Thomas Scheidl - One of the best experts on this subject based on the ideXlab platform.

  • violation of local realism with Freedom of Choice
    Proceedings of the National Academy of Sciences of the United States of America, 2010
    Co-Authors: Thomas Scheidl, Rupert Ursin, Johannes Kofler, Sven Ramelow, Thomas Herbst, Lothar Ratschbacher, Alessandro Fedrizzi, N K Langford
    Abstract:

    Bell’s theorem shows that local realistic theories place strong restrictions on observable correlations between different systems, giving rise to Bell’s inequality which can be violated in experiments using entangled quantum states.

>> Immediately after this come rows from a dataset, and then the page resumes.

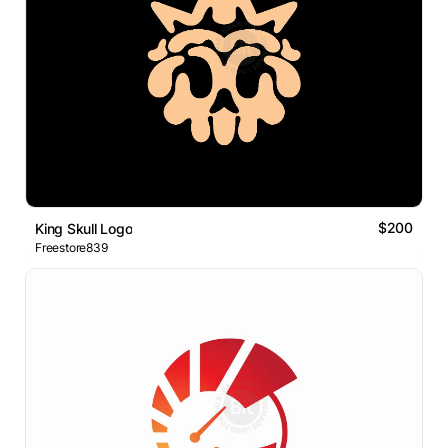
$200
King Skull Logo
Freestore839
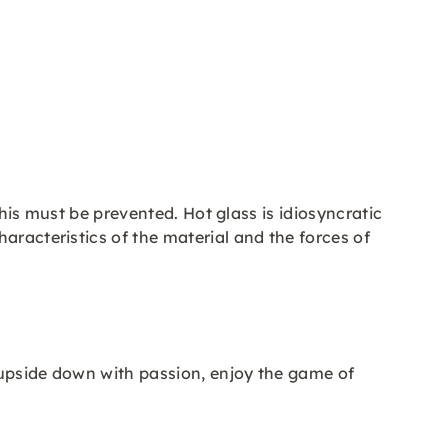
this must be prevented. Hot glass is idiosyncratic
aracteristics of the material and the forces of
 upside down with passion, enjoy the game of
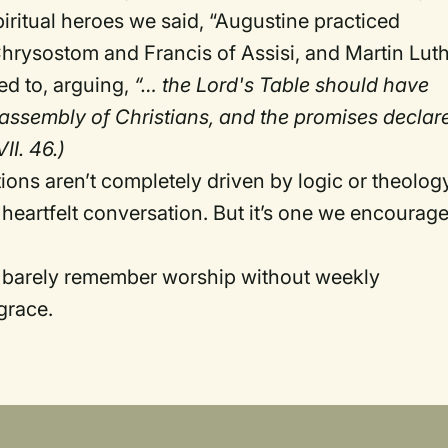
iritual heroes we said, “Augustine practiced
hrysostom and Francis of Assisi, and Martin Lut
d to, arguing,
“… the Lord's Table should have
 assembly of Christians, and the promises declar
VII. 46.)
ions aren’t completely driven by logic or theolog
heartfelt conversation. But it’s one we encourag
n barely remember worship without weekly
grace.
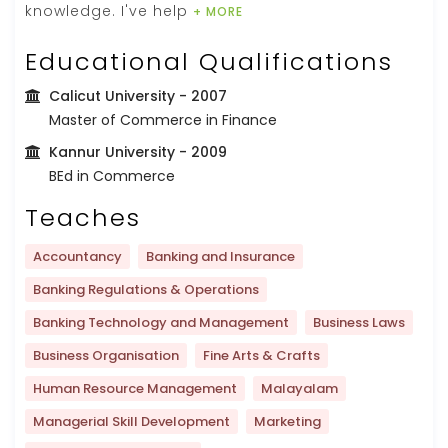
knowledge. I've help
+ MORE
Educational Qualifications
Calicut University
- 2007
Master of Commerce in Finance
Kannur University
- 2009
BEd in Commerce
Teaches
Accountancy
Banking and Insurance
Banking Regulations & Operations
Banking Technology and Management
Business Laws
Business Organisation
Fine Arts & Crafts
Human Resource Management
Malayalam
Managerial Skill Development
Marketing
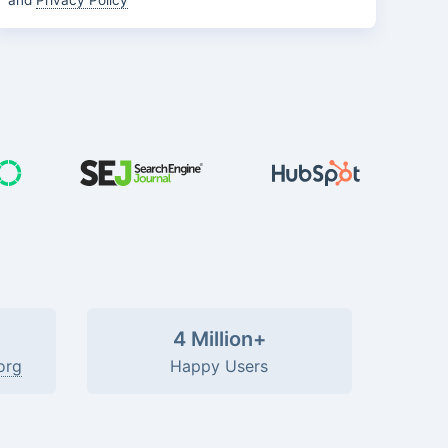
and
Privacy Policy
4 Million+
org
Happy Users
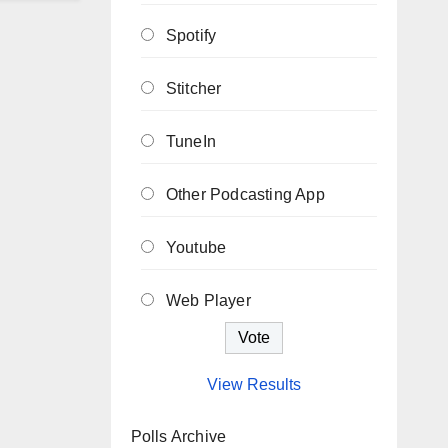
Spotify
Stitcher
TuneIn
Other Podcasting App
Youtube
Web Player
View Results
Polls Archive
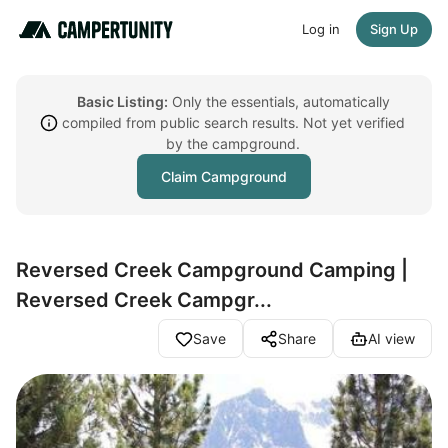
Log in
Sign Up
Basic Listing:
Only the essentials, automatically
compiled from public search results. Not yet verified
by the campground.
Claim Campground
Reversed Creek Campground Camping |
Reversed Creek Campgr...
Save
Share
AI view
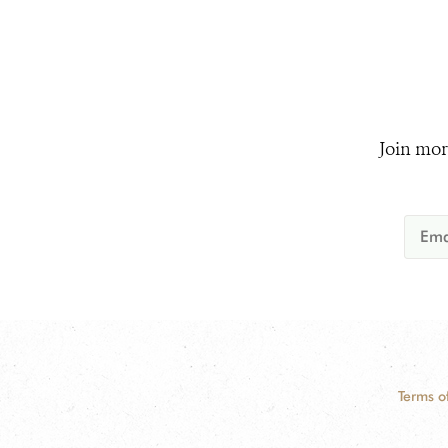
Join mor
Terms o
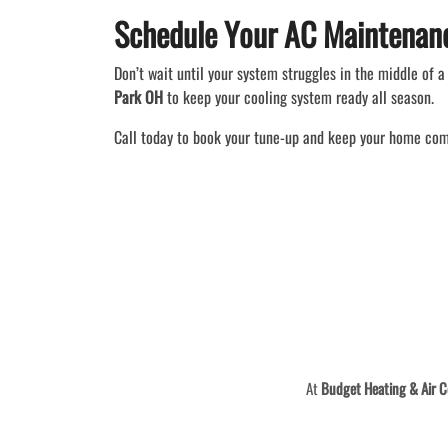
Schedule Your AC Maintenan
Don’t wait until your system struggles in the middle of
Park OH
to keep your cooling system ready all season.
Call today to book your tune-up and keep your home com
At
Budget Heating & Air C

Bell’s theorem is based on the assumptions of realism, locality, and the Freedom to choose between measurement settings. In experimental tests, “loopholes” arise which allow observed violations to still be explained by local realistic theories. Violating Bell’s inequality while simultaneously closing all such loopholes is one of the most significant still open challenges in fundamental physics today. In this paper, we present an experiment that violates Bell’s inequality while simultaneously closing the locality loophole and addressing the Freedom-of-Choice loophole, also closing the latter within a reasonable set of assumptions. We also explain that the locality and Freedom-of-Choice loopholes can be closed only within nondeterminism, i.e., in the context of stochastic local realism.